What’s ahead will call for even more steadfast courage.
How we respond to disasters like wildfires and global pandemics can bring out the worst in us — fear, blame, suspicion and a rush to judgment. We can give up, throwing up our hands and saying “it is what it is.”
Or we can listen to our better angels — and to one another. We can wait for responsible, accountable reporting and trustworthy information, rather than online rumors and scammy fake news sites.
Rather than looking for conspiracies, let’s look for solutions.
Let’s give the benefit of the doubt to the people who show up every day and take responsibility for their mistakes, rather than a fly-by-night newcomer who pops up with exactly what we want to hear.
Let’s listen to both sides as we try to prevent conflagration seasons from becoming the new normal. Folks on the left say that the solution is aggressive action against climate change. Folks on the right say we need to increase logging and thinning to clear forests from thick overgrowth.
Maybe there is some truth on both sides.

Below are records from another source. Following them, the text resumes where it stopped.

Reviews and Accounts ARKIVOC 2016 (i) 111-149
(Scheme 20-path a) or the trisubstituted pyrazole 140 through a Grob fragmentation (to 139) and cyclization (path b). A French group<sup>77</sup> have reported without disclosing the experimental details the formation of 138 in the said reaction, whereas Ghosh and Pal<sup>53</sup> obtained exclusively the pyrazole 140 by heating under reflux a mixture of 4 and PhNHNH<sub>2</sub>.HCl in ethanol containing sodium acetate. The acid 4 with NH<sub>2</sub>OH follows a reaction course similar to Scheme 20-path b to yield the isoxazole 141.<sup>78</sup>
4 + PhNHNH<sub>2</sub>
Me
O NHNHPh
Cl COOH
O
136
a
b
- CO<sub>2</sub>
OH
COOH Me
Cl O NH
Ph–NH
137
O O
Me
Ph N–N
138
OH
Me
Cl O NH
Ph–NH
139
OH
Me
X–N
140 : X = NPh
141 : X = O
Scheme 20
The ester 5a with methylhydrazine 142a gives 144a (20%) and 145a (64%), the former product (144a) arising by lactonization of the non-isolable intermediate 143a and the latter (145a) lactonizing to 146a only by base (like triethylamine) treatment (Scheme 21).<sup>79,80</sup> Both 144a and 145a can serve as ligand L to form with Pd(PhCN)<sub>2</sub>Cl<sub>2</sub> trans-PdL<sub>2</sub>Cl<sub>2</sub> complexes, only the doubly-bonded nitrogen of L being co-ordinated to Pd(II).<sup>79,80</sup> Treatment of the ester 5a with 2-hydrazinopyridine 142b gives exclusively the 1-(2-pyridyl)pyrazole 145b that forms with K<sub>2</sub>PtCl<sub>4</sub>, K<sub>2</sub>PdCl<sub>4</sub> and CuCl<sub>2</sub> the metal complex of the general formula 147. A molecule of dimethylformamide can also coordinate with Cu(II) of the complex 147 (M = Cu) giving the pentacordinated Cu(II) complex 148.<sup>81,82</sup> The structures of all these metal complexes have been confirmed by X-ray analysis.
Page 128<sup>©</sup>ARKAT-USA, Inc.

Maybe partisan advocates could act as statesmen, looking for a broad solution and a grand bargain that incorporates decent ideas from both perspectives.
Firefighters douse flames with water and dig fire lines to prevent blazes from racing across the countryside. In the same way, we need to arm ourselves with trust and responsibility to fight the fires of lies and suspicion that are burning through our civic life.
There are arsonists out there, lighting fires in the trees and on Facebook.
Will you fan the flames or will you be a person to spread cool water to fight the blaze?